## Directives:
a) Answer these questions from the page on OpenGL acceleration:
(i) How many of the Porter-Duff rules defined by the AlphaComposite class can OpenGL accelerate?
(ii) Which stroke must be installed on the Graphics2D object for the geometry of a simple draw operation to go directly to OpenGL?
(iii) With antialiasing enabled, what does the software rasterizer convert the geometry into?
b) Quote the page on OpenGL acceleration word for word, starting at "3.2) Antialiased Rendering" and ending at "on the screen.)".

## BEGIN Page

All 12 Porter-Duff rules defined by the AlphaComposite class can be
accelerated by OpenGL. Likewise, if XOR mode is set, then we will use
OpenGL's XOR logic operation to accelerate XOR rendering. For custom
Composite implementations, we will fall back on our software pipelines to
complete the operation.

Stroke


For simple draw operations (such as drawLine()), the geometry can be sent
directly to OpenGL only when there is a thin stroke (i.e. a default
BasicStroke with width=1.0) installed on the Graphics2D object. If the
stroke state is any more complex, then the shape will be sent to the software
rasterizer and converted into spans, which will then be rendered by OpenGL
as a list of simple quads. (The composite and paint operations will still
be accelerated by OpenGL as described above when rendering the spans.)

Transform


If the current AffineTransform represents a simple translation (no scale,
shear, or rotation), then the translation factors will be applied to the
parameters of the operation and the operation will be performed by OpenGL.
If the current AffineTransform is more complex, then the shape will be sent
to the software rasterizer and converted into spans, which will then
be rendered by OpenGL as a list of simple quads. (The composite and paint
operations will still be accelerated by OpenGL as described above
when rendering the spans.)


3.2) Antialiased Rendering (ANTIALIAS_ON)



When antialiasing is enabled, shape rendering operations go through the
software geometry rasterizer, which knows how to optimally apply the current
transform, stroke, and clip state in order to produce something easily
digestible by OpenGL. Specifically, the geometry is converted into a series
of alpha mask tiles. (There is actually a ton of things going on here, but
for the sake of simplicity I'll just talk about this process from the
perspective of the OpenGL-based pipeline, which only knows how to take these
alpha tiles and turn them into something visible on the screen.)

Even though the software rasterizer is heavily involved when antialiasing
is enabled, I would still argue that the operation can be considered
"accelerated", since OpenGL can be used to apply the mask to the current
Paint and composite the result to the destination OpenGL surface.

Due to the way the operation is defined, OpenGL will only accelerate
the alpha mask operation if:

  • the current Paint is a Color object (either opaque or translucent) AND


    the current Composite is of type AlphaComposite.SRC_OVER

  • the current Paint is an opaque Color object AND


    the current Composite is of type AlphaComposite.SRC AND


    the "extra alpha" value of the AlphaComposite is 1.0

If the above restictions are not met (e.g. a GradientPaint is installed), we
will use a slower path, but rest assured that we will use OpenGL whenever
possible to render the antialiased shape to the destination surface.


4) Text Rendering

Operations in this category include drawString(), drawGlyphVector(), etc.

## END Page
## BEGIN Supplied information

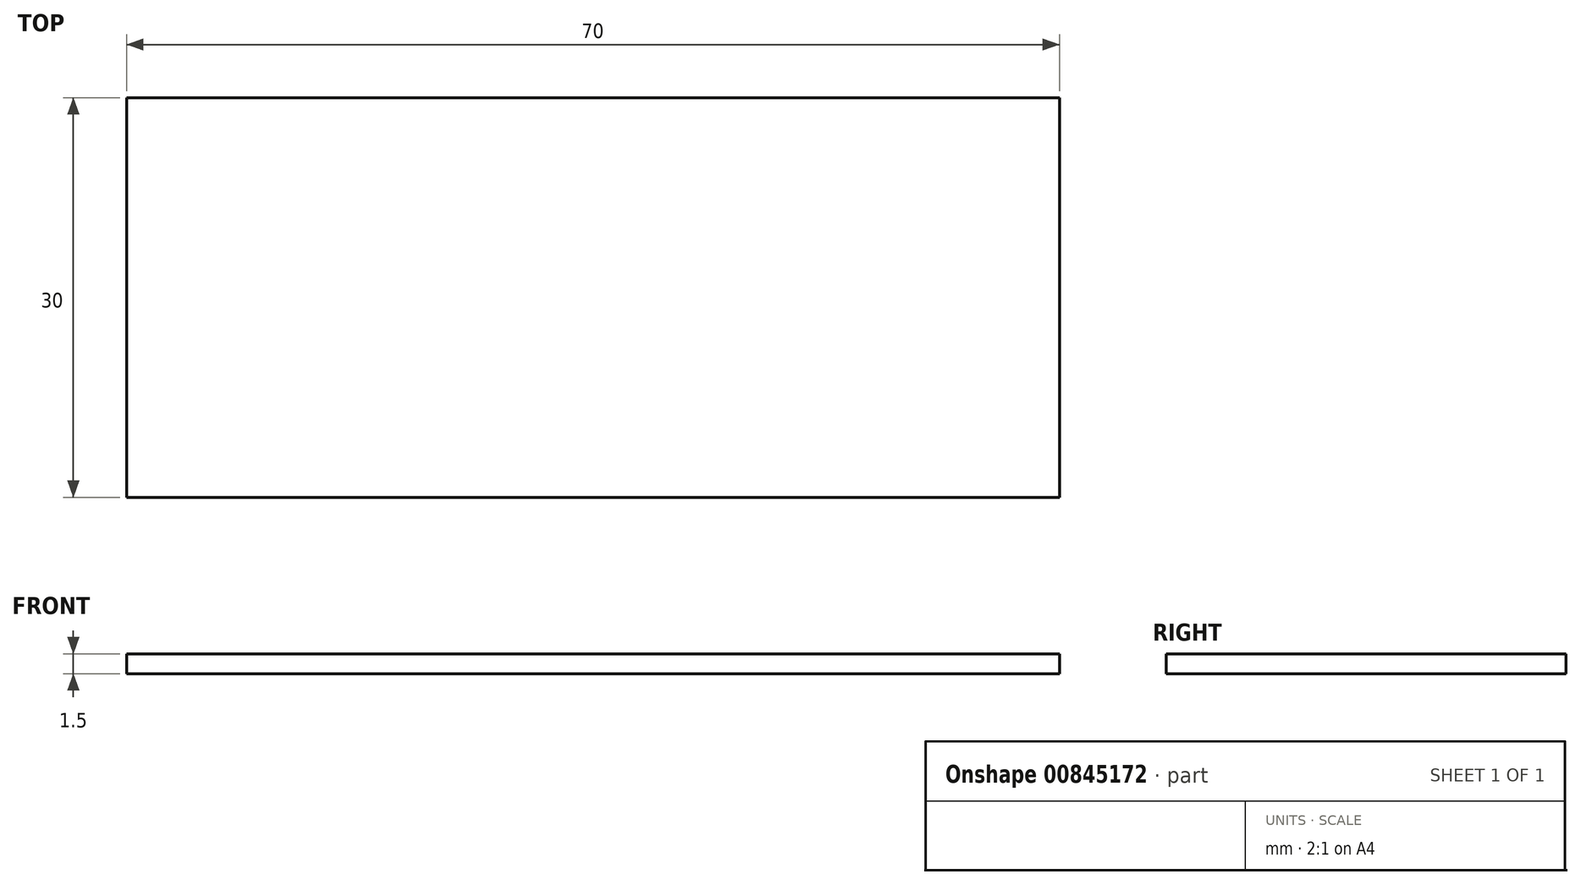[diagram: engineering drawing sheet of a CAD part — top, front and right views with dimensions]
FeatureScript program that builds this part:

## END Supplied information

## Response list:
a)
(i) All 12.
(ii) A thin stroke: a default BasicStroke with width=1.0.
(iii) A series of alpha mask tiles.

b)
3.2) Antialiased Rendering (ANTIALIAS_ON)



When antialiasing is enabled, shape rendering operations go through the
software geometry rasterizer, which knows how to optimally apply the current
transform, stroke, and clip state in order to produce something easily
digestible by OpenGL. Specifically, the geometry is converted into a series
of alpha mask tiles. (There is actually a ton of things going on here, but
for the sake of simplicity I'll just talk about this process from the
perspective of the OpenGL-based pipeline, which only knows how to take these
alpha tiles and turn them into something visible on the screen.)